**TASK ITEM:**
Because the pictures are not wanted, give back only the exact text of every entry below.

**GIVEN ENTRIES:**
——
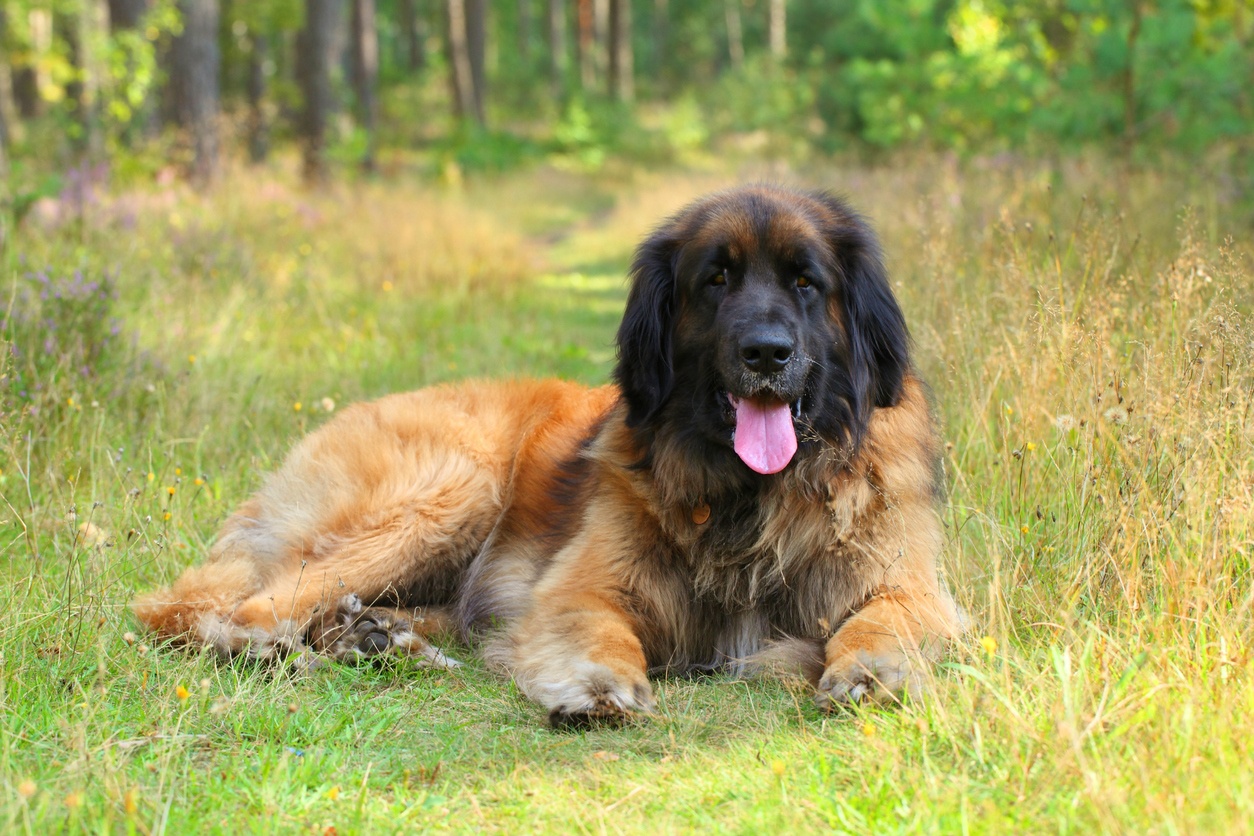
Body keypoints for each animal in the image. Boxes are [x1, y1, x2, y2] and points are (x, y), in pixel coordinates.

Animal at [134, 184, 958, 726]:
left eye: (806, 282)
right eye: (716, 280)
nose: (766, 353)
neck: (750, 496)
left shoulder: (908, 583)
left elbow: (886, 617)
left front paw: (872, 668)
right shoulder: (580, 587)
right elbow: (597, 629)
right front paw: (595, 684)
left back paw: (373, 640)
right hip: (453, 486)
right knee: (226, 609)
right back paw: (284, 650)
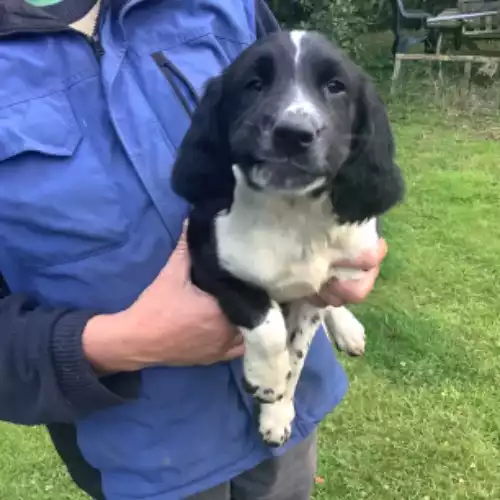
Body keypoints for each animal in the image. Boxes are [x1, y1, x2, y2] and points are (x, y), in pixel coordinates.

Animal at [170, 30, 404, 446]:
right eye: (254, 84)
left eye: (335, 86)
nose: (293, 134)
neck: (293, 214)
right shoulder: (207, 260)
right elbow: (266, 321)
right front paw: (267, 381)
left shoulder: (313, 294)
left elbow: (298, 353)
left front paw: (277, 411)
——
**TASK RESULT:**
Body keypoints for each animal in the image. Boxes are [x1, y1, x2, y2] and points are (x, y), in pixel coordinates.

Animal at [134, 184, 958, 726]:
left eye: (806, 282)
right eye: (716, 280)
nose: (766, 353)
neck: (750, 496)
left shoulder: (908, 583)
left elbow: (886, 617)
left front paw: (872, 668)
right shoulder: (580, 587)
right elbow: (597, 629)
right front paw: (595, 684)
left back paw: (373, 640)
right hip: (453, 486)
right knee: (226, 609)
right back paw: (284, 650)
Body keypoints for each animal in the image. Boxes are [x1, y1, x2, y2] and points are (x, y), in pixel coordinates.

Animal at [170, 30, 404, 446]:
right eye: (254, 84)
left eye: (335, 86)
nose: (293, 134)
neck: (293, 214)
right shoulder: (207, 260)
right elbow: (266, 321)
right front paw: (267, 381)
left shoulder: (313, 294)
left elbow: (298, 353)
left front paw: (277, 411)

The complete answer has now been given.